Transcribe exactly the lines that fall between the one holding "Оставить отзыв" and the one holding "Manglende tilgængelighed af tilbud", inclusive, from the entries below.

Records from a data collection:
# # # # # # #

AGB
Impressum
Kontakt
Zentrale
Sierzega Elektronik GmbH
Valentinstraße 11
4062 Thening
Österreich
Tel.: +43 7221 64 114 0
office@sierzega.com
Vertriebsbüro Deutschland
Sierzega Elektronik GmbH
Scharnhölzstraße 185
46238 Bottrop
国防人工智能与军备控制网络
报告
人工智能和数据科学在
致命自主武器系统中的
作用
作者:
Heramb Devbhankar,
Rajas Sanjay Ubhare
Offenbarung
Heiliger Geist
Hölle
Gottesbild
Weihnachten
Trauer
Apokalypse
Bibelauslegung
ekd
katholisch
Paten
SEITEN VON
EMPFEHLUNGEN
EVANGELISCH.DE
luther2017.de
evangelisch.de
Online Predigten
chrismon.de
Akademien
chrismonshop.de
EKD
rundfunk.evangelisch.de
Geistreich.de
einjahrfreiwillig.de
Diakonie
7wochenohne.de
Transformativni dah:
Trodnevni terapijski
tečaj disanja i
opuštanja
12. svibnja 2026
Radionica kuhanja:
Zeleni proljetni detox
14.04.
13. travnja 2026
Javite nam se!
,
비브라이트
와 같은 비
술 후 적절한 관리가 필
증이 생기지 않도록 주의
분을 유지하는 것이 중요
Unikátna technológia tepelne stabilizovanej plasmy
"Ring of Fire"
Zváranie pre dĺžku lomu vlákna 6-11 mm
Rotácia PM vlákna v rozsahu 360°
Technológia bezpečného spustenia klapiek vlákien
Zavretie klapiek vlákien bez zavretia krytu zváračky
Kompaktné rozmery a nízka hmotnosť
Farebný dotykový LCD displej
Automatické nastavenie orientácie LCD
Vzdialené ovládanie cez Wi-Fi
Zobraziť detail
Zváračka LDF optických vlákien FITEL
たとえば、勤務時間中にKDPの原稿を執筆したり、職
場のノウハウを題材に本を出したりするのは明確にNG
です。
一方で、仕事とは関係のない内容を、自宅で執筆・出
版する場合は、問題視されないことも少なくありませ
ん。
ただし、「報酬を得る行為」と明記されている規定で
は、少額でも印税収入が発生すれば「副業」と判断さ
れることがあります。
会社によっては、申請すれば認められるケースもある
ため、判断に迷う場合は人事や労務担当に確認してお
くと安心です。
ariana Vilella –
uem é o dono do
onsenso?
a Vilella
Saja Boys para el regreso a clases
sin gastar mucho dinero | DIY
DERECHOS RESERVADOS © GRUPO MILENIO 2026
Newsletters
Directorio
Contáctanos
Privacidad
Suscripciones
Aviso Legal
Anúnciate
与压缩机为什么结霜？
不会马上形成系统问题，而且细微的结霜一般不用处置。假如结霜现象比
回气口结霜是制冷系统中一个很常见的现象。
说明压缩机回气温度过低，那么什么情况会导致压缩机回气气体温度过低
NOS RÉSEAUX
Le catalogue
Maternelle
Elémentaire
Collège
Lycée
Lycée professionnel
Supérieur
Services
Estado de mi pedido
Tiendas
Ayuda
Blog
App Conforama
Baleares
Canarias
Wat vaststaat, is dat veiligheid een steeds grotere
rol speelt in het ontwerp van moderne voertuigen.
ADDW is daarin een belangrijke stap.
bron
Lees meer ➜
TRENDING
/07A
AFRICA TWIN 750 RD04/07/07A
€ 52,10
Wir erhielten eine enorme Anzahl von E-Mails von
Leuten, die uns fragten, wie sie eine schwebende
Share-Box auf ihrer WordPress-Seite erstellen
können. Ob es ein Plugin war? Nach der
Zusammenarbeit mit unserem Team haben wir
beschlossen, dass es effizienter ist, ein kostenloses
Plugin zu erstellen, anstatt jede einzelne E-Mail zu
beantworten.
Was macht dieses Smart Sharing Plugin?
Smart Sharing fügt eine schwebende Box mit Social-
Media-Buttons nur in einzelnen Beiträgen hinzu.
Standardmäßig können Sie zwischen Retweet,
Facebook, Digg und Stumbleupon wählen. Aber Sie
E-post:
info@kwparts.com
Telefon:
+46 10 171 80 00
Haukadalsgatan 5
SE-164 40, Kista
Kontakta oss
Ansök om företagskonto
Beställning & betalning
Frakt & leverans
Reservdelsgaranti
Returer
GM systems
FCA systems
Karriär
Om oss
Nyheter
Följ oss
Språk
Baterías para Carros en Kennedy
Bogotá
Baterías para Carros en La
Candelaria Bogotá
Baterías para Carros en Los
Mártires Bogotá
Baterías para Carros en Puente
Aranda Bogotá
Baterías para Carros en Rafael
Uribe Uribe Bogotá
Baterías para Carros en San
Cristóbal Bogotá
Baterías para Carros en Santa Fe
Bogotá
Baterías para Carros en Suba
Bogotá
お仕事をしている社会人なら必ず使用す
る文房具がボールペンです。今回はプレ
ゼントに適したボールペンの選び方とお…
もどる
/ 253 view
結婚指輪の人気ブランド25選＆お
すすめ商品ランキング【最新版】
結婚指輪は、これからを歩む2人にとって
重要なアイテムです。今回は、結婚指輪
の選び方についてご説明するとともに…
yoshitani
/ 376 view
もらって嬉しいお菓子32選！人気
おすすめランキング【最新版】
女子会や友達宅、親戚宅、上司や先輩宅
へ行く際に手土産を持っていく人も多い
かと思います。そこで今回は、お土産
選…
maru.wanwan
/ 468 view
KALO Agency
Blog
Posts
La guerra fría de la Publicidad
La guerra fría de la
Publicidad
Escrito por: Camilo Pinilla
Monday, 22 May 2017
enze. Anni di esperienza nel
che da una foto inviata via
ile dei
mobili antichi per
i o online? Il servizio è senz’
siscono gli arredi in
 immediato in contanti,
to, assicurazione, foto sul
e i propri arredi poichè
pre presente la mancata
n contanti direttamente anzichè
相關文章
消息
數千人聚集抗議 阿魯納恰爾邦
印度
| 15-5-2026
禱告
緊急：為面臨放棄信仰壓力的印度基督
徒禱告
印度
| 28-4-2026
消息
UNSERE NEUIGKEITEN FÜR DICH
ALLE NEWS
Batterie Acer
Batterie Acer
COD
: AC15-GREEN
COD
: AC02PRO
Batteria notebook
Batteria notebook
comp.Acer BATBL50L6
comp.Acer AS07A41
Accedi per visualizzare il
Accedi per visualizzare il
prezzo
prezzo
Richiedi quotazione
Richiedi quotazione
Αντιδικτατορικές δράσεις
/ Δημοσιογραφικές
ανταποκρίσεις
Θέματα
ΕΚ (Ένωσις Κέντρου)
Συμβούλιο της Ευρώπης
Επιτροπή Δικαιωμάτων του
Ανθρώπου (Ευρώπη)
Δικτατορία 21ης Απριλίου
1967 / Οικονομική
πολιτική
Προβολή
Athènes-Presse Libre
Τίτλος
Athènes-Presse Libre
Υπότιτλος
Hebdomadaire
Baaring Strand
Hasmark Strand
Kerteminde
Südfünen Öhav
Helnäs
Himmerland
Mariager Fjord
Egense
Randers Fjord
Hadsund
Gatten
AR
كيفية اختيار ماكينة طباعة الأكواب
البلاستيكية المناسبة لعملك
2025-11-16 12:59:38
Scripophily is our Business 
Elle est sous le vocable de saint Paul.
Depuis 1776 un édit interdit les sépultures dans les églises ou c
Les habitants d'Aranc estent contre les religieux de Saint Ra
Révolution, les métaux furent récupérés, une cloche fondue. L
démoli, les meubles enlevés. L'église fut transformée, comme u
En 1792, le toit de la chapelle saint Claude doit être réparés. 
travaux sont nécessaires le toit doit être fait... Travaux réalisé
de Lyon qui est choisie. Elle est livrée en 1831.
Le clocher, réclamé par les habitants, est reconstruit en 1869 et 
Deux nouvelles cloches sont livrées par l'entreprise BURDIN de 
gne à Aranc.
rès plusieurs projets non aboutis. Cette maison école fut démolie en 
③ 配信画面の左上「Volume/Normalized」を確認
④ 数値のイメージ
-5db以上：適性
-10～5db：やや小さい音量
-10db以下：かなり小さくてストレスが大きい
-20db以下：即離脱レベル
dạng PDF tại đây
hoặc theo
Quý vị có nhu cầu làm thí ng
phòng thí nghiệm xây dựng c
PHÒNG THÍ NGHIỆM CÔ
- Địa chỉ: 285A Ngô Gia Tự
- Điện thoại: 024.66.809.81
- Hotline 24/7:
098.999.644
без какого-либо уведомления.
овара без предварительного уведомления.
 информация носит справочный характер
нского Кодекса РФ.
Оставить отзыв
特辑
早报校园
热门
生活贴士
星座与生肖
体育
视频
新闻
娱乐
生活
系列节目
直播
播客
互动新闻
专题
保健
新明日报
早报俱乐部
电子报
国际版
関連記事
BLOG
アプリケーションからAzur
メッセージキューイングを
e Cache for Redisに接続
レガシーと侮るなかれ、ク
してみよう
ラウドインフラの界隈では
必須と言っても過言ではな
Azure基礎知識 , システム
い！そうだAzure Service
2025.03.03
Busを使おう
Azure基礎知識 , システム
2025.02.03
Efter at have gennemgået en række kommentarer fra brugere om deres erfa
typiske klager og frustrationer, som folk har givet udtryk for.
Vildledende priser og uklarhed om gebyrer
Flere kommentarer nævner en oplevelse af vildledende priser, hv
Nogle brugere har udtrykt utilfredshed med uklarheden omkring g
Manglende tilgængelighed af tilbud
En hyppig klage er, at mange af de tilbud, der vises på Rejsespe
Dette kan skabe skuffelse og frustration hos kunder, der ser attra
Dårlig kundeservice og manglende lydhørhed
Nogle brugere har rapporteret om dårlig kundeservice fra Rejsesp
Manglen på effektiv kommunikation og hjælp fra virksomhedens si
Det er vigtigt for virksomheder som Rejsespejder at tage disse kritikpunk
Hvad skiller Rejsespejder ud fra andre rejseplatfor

# # # # # # #

» **SOLUTION BELOW**
Оставить отзыв
特辑
早报校园
热门
生活贴士
星座与生肖
体育
视频
新闻
娱乐
生活
系列节目
直播
播客
互动新闻
专题
保健
新明日报
早报俱乐部
电子报
国际版
関連記事
BLOG
アプリケーションからAzur
メッセージキューイングを
e Cache for Redisに接続
レガシーと侮るなかれ、ク
してみよう
ラウドインフラの界隈では
必須と言っても過言ではな
Azure基礎知識 , システム
い！そうだAzure Service
2025.03.03
Busを使おう
Azure基礎知識 , システム
2025.02.03
Efter at have gennemgået en række kommentarer fra brugere om deres erfa
typiske klager og frustrationer, som folk har givet udtryk for.
Vildledende priser og uklarhed om gebyrer
Flere kommentarer nævner en oplevelse af vildledende priser, hv
Nogle brugere har udtrykt utilfredshed med uklarheden omkring g
Manglende tilgængelighed af tilbud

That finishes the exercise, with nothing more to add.